The therapy of the Primary Series occurs on many levels. To be certain, correctly practicing asanas will help build strong and flexible bodies. Proper use of breath combined with movement also builds heat to cleanse and purify the body. In addition, most asanas have therapeutic benefits of their own. There is another type of therapy that is also involved in the practice. Once we have gained enough strength and flexibility to practice an asana with ease, we begin to practice bringing the breath under control as we do the asana. This can be much more challenging then practicing the asana alone but is the center of the Ashtanga system. According to the Hatha Yoga Pradipika the method for stabilizing the mind toward the inner self is hatha yoga. In this case hatha yoga means the process of controlling the prana (breath) through the surya nadi and the chandra nadi. As we steady our breath, we steady our mind. As we practice asana with pranayama, we strengthening our body, calm our mind, and grow healthy in many ways.

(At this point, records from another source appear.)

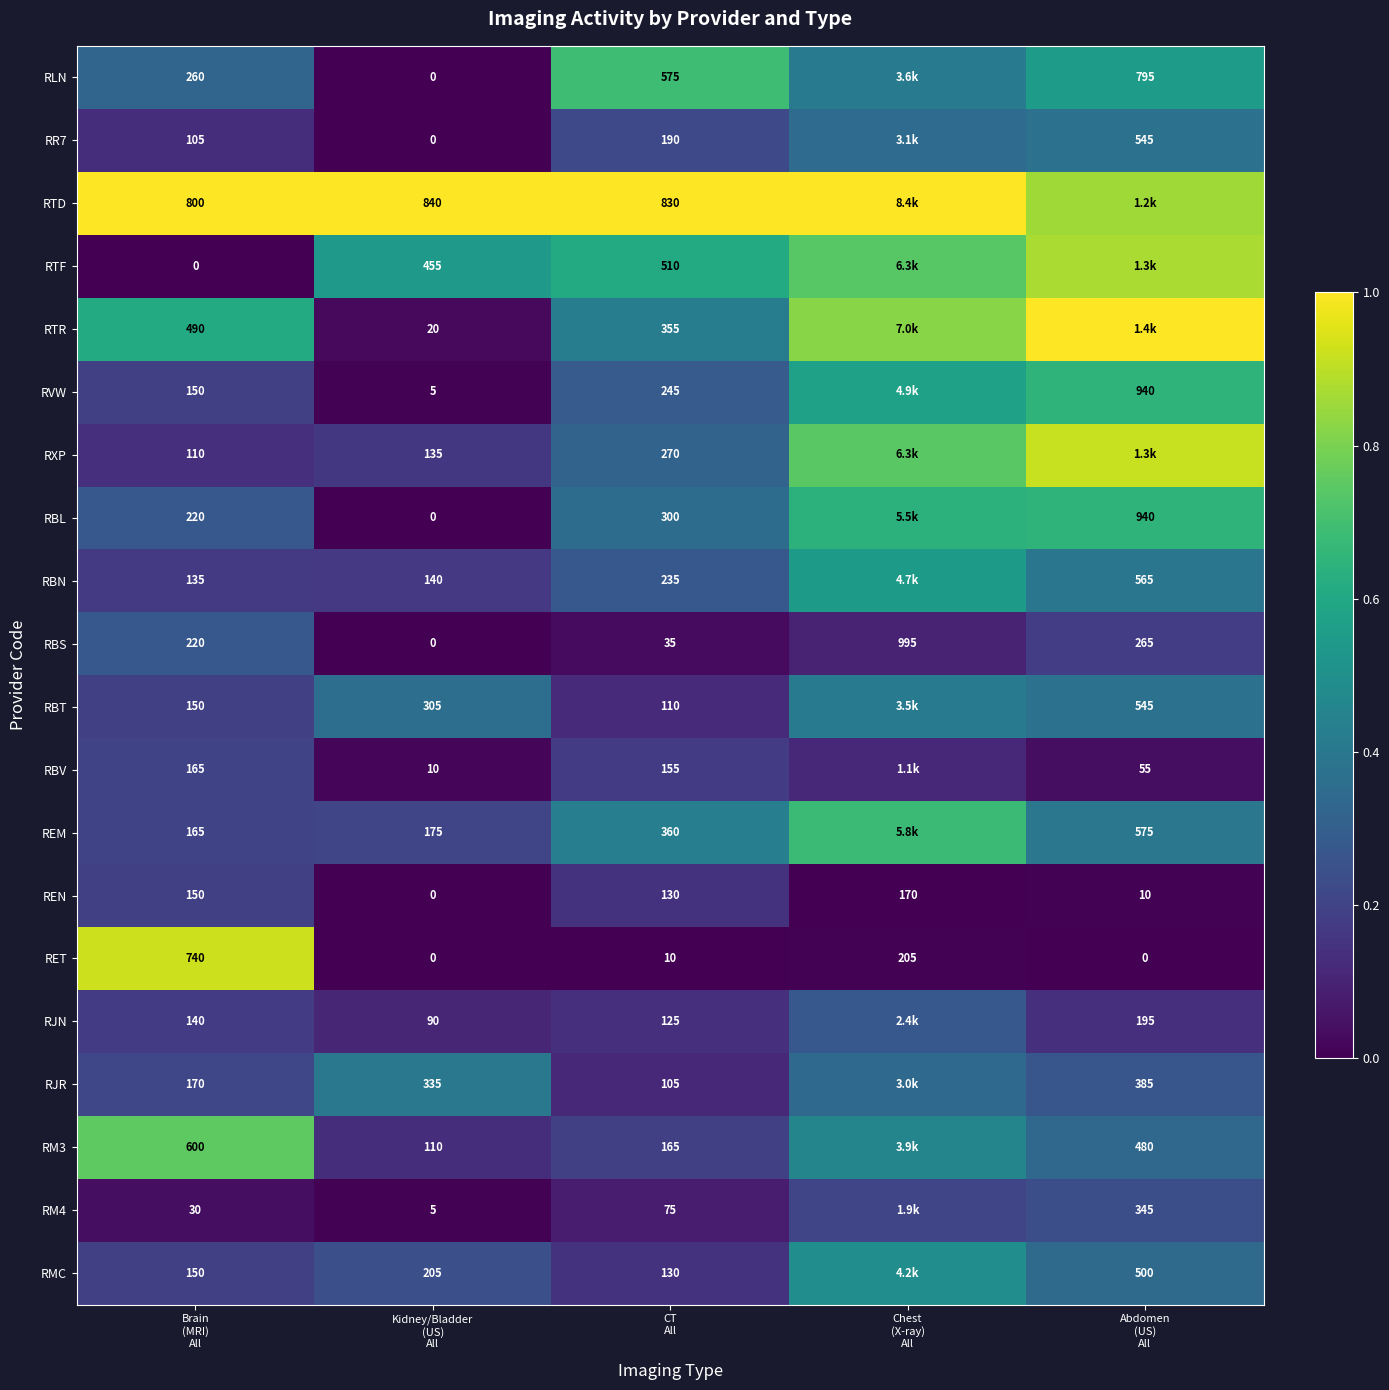

What is the difference between the RLN values at Kidney/Bladder (US) All and Chest (X-ray) All?

0.4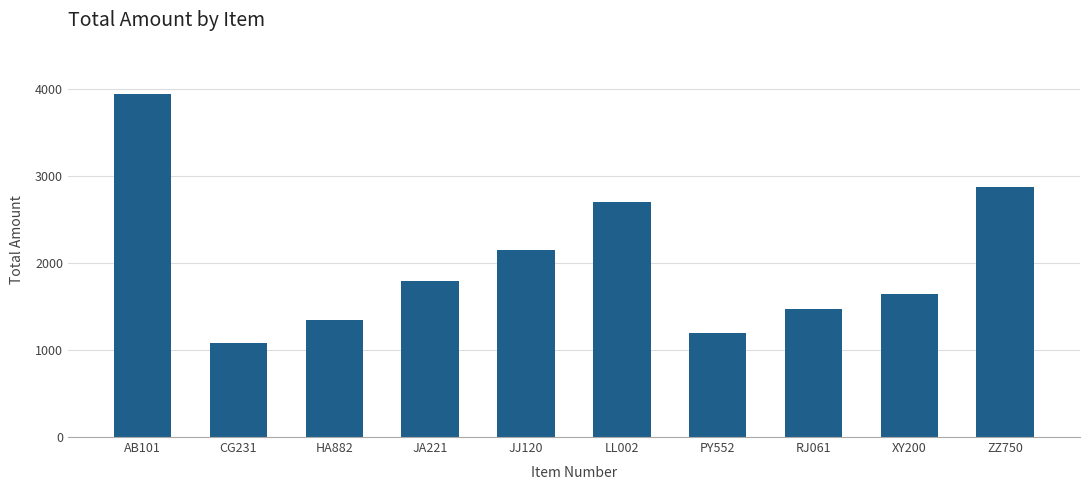

Between RJ061 and LL002, which is larger?

LL002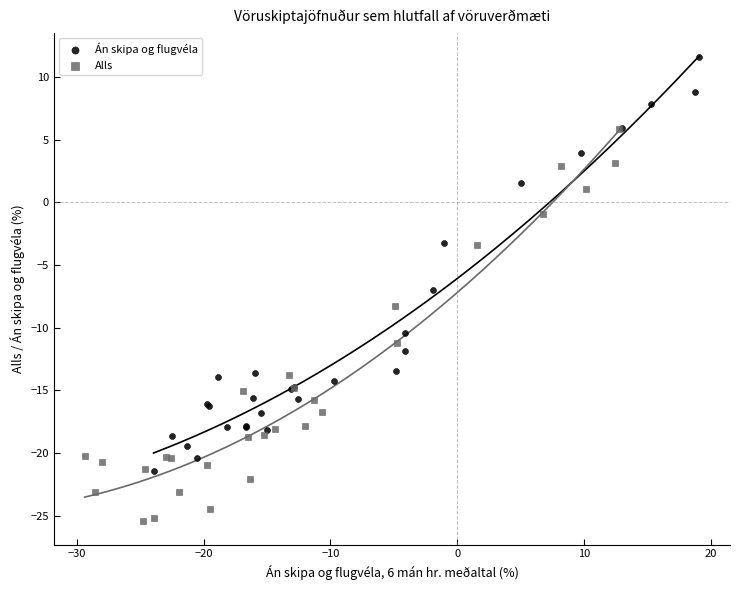

Which series has the widest spread of Y values?

Án skipa og flugvéla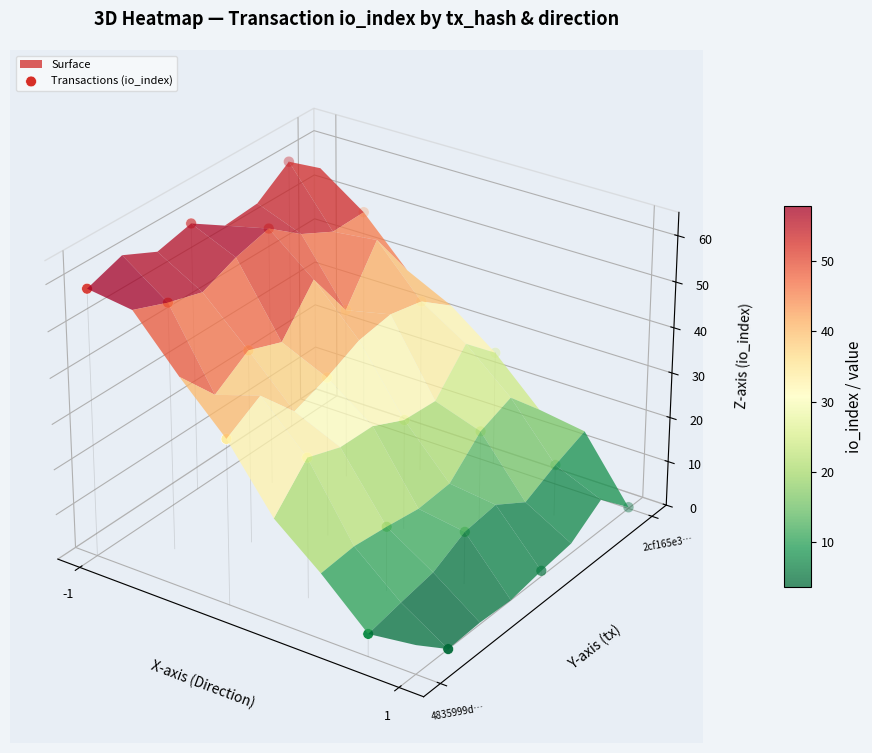

True or false: the data shows -0.1 at 5.

False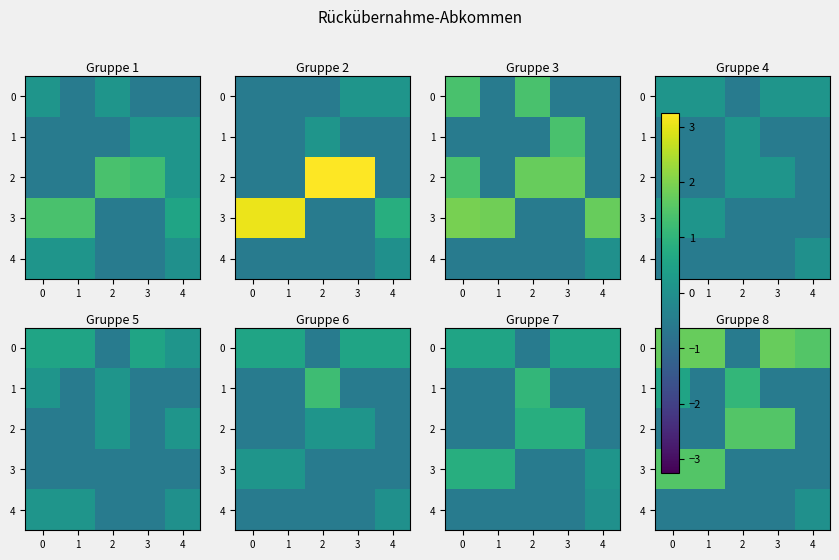

Rank the series by their maximum value, from lowest to highest.

4, 1, 2, 3, 0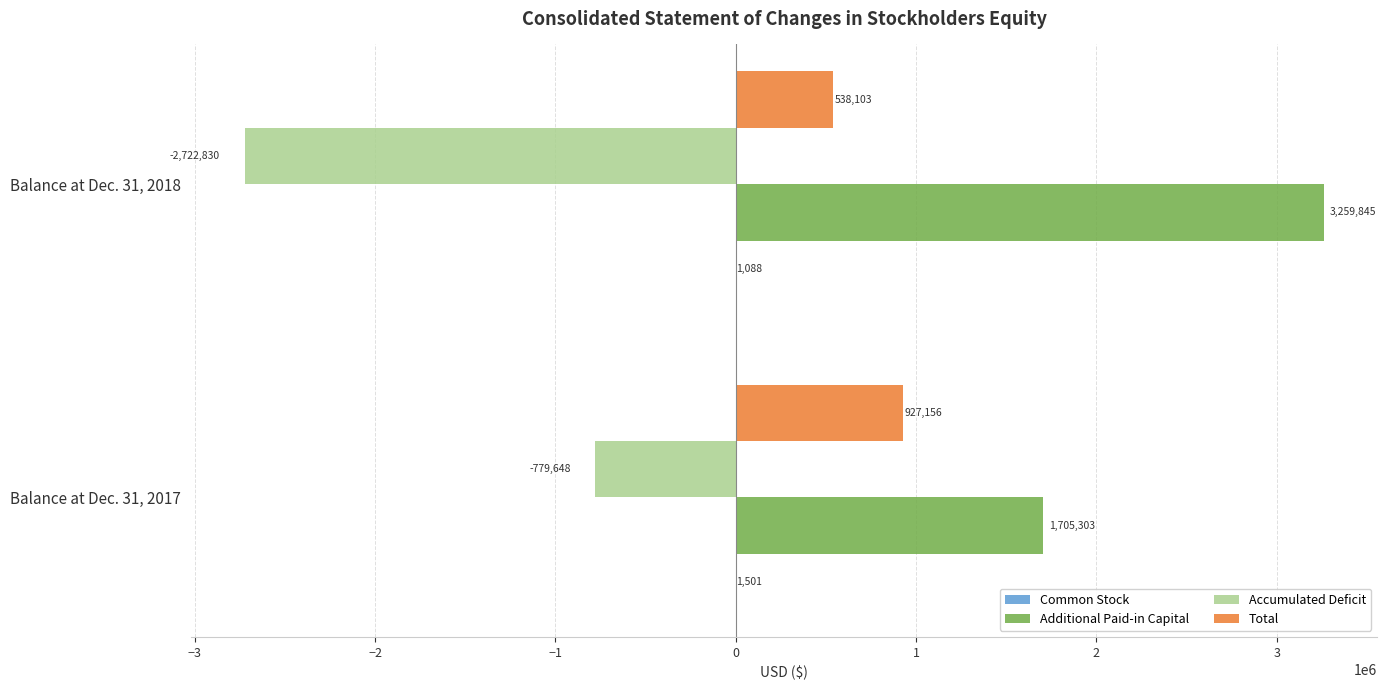

Which series has the largest total across all categories?

Additional Paid-in Capital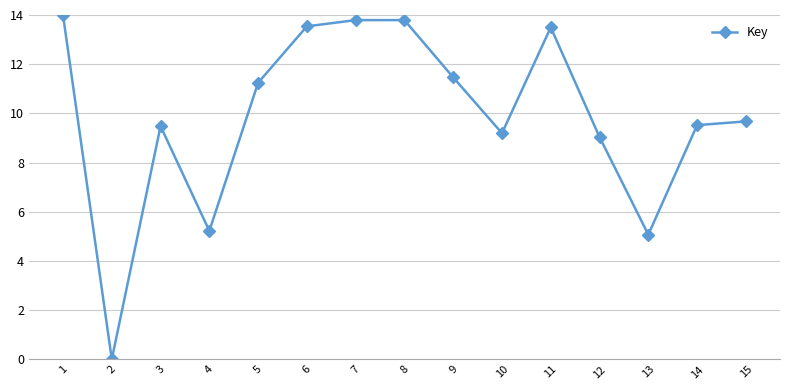

True or false: there are more than 0 points higher than both neighbors.

True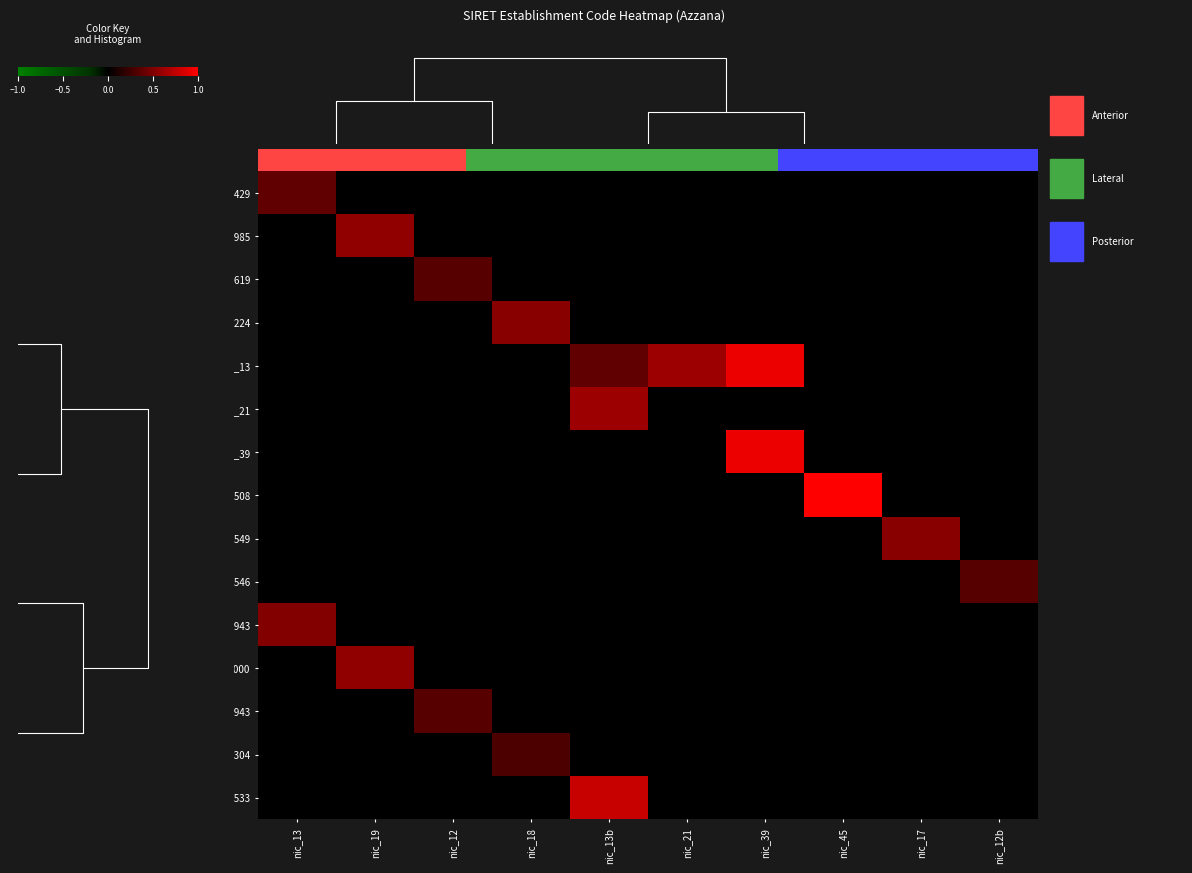

How many 046611224 values are between 0 and 1?

10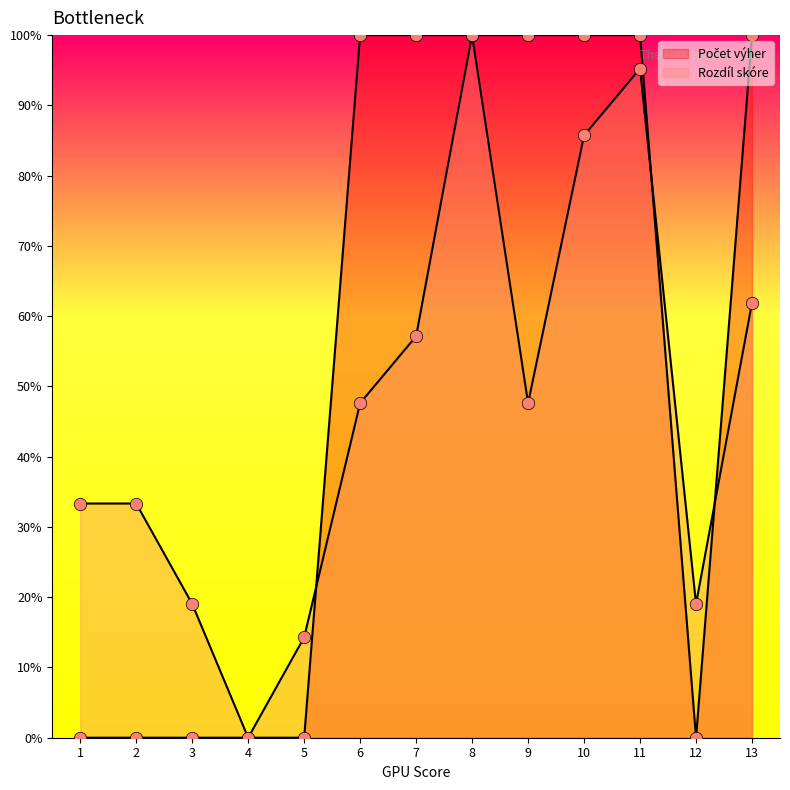

Which series reaches the maximum Y coordinate?

Rozdíl skóre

We live in a scientific age where we accept only what we can see and prove. The use of yoga postures is being explored as a form of physical therapy to alleviate back pain, correct kyphotic conditions, injury rehabilitation, etc. There are registered yoga therapists conducting studies, publishing papers, and giving lectures at conferences around the country. However, it is worth remembering that yoga is a much larger tradition then the practice of postures. In fact, the path of yoga first set forth thousands of years age by the sage Patanjali in his classic Yoga Sutras was a way to merge the mind with our unchanging nature of pure consciousness (“Yoga chitta vritti nirodhaha”). In other words, we practice yoga to gain control of our minds, and the asana is just a tool. Certainly science is important but when it comes to yoga, we need to apply our own test to its therapeutic benefits. Take up the practice under the guidance of a skilled teacher. Put your ego aside and follow the guidance you are given and practice regularly. If you do this, I am confident that you will fill better and after all, isn’t the ultimate test of therapeutic benefit whether or not it makes you feel better.